Implementing a sustainability strategy in an organization is more pertinent today than ever to support the company’s growth, community involvement, and stakeholder engagement. As one third of the consumers now choose to buy brands based on their environmental and social impact, according to new research by Unilever. Such consumers are more likely to choose a brand if its sustainability credentials were made clearer on packaging or in marketing. Consequently, ‘green consumers’ represent an untapped opportunity, given that the study shows that the market size for sustainable goods is $2.7 trillion. Green consumers regularly pay more for brands they trust.

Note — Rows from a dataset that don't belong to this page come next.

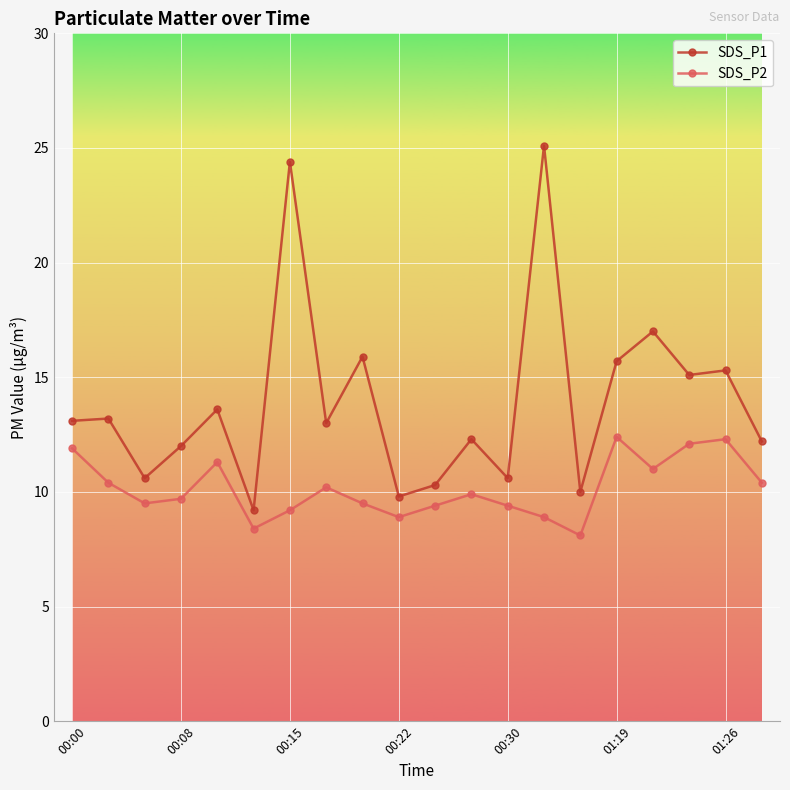

Which series has the largest total across all categories?

SDS_P1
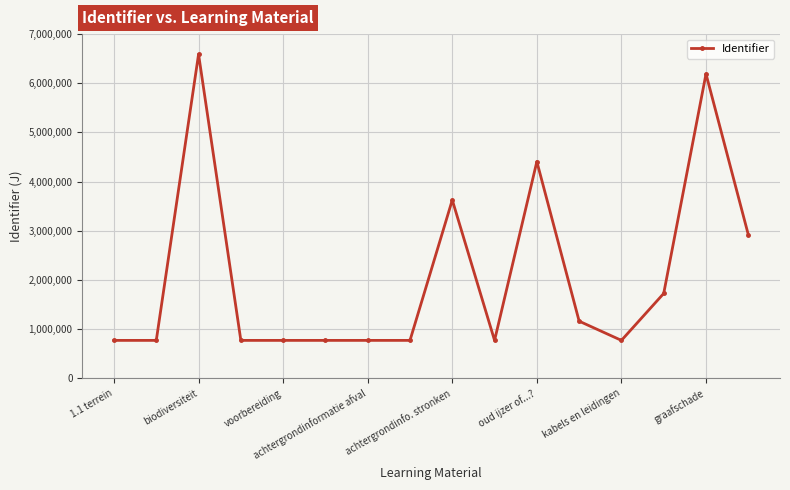

What is the difference between the second highest and minimum values?

5418848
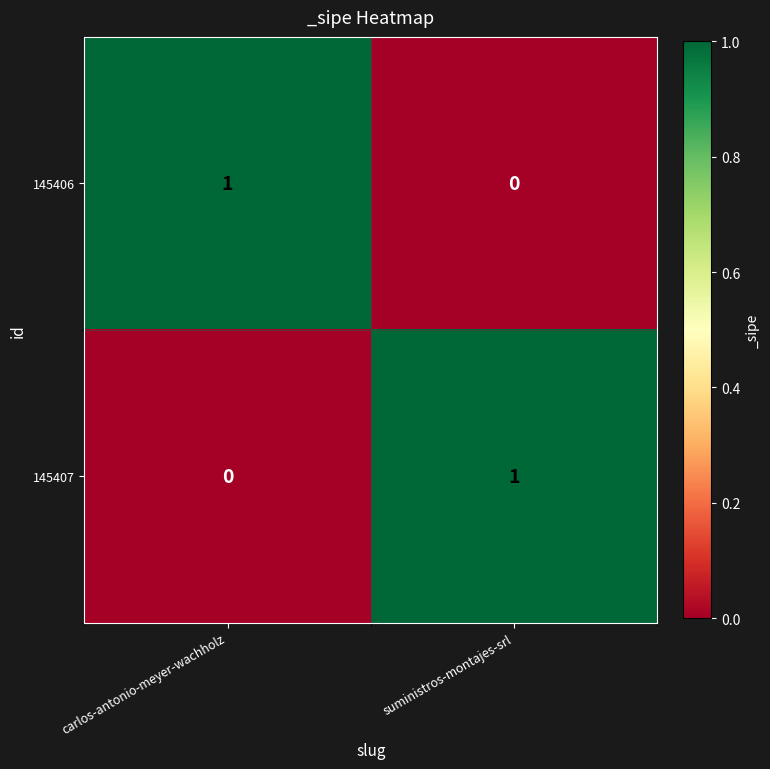

How many categories are shown in the chart?

2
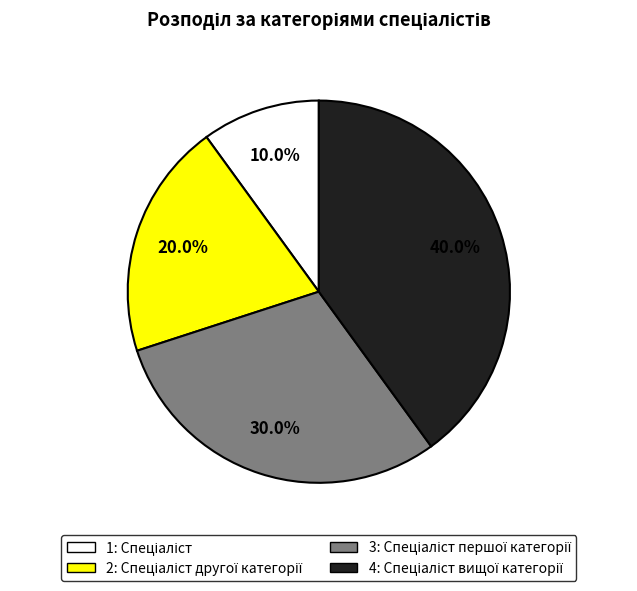

Is there any slice that represents more than half of the pie?

No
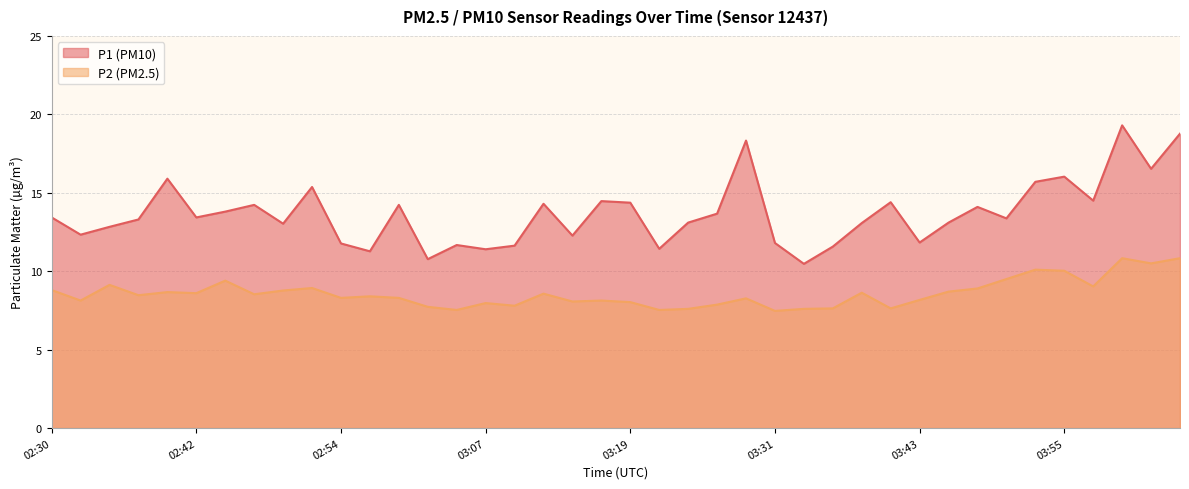

At which category does P1 reach its first local valley?

02:33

Responsible brands demonstrate economic, environmental, and social sustainability through innovation, sustainable product design, and responsible partnerships. In order to generate a positive impact and be fully accountable, the entire industry can learn from key initiatives taken by responsible brands across lifecycle stages:
Raw materials: H&M and Patagonia use variety of sustainable raw materials in their products such as Natural fibre, Hemp, Organic cotton, Recycled nylon, Recycled polyester, Recycled wool, Reclaimed wool, Yulex etc.
Fabric and garment manufacturing: Companies are working with suppliers to promote use of green innovative technologies such as Eco-dyeing to reduce climate impact. Additionally, suppliers’ sustainability performance is audited and tracked with Codes of Conduct (CoC).
Supply Chain: Issues related to environmental impact, working conditions, human rights, subsidies, and price pressures are being addressed through industry associations and international standards such as Fairtrade
Retail: The retail sector’s focus has been on reducing energy consumption and greenhouse gas (GHG) Emissions. For example, H&M has set a long-term goal of becoming climate positive across the entire value chain by 2040.
End of Life: Patagonia offers free repairs as well as lessons for customers to fix their own gear. Also, H&M’s garment collecting initiative has gathered more than 32,000 tonnes of garments since 2013, and incentivizes consumers through new product discounts.
Apparel and retail industry leaders are taking a strategic approach to positively impact environmental and social scopes both inside and outside their businesses. This is driven by a rising awareness among investors and consumers as well as an increasing demand from a regulatory standpoint. The rest of the industry needs to act swiftly to align with a growing demand of sustainability initiatives which in turn will help them capitalize on opportunities to drive resource productivity while reducing GHG emissions, water consumption, and waste generation across product life cycles.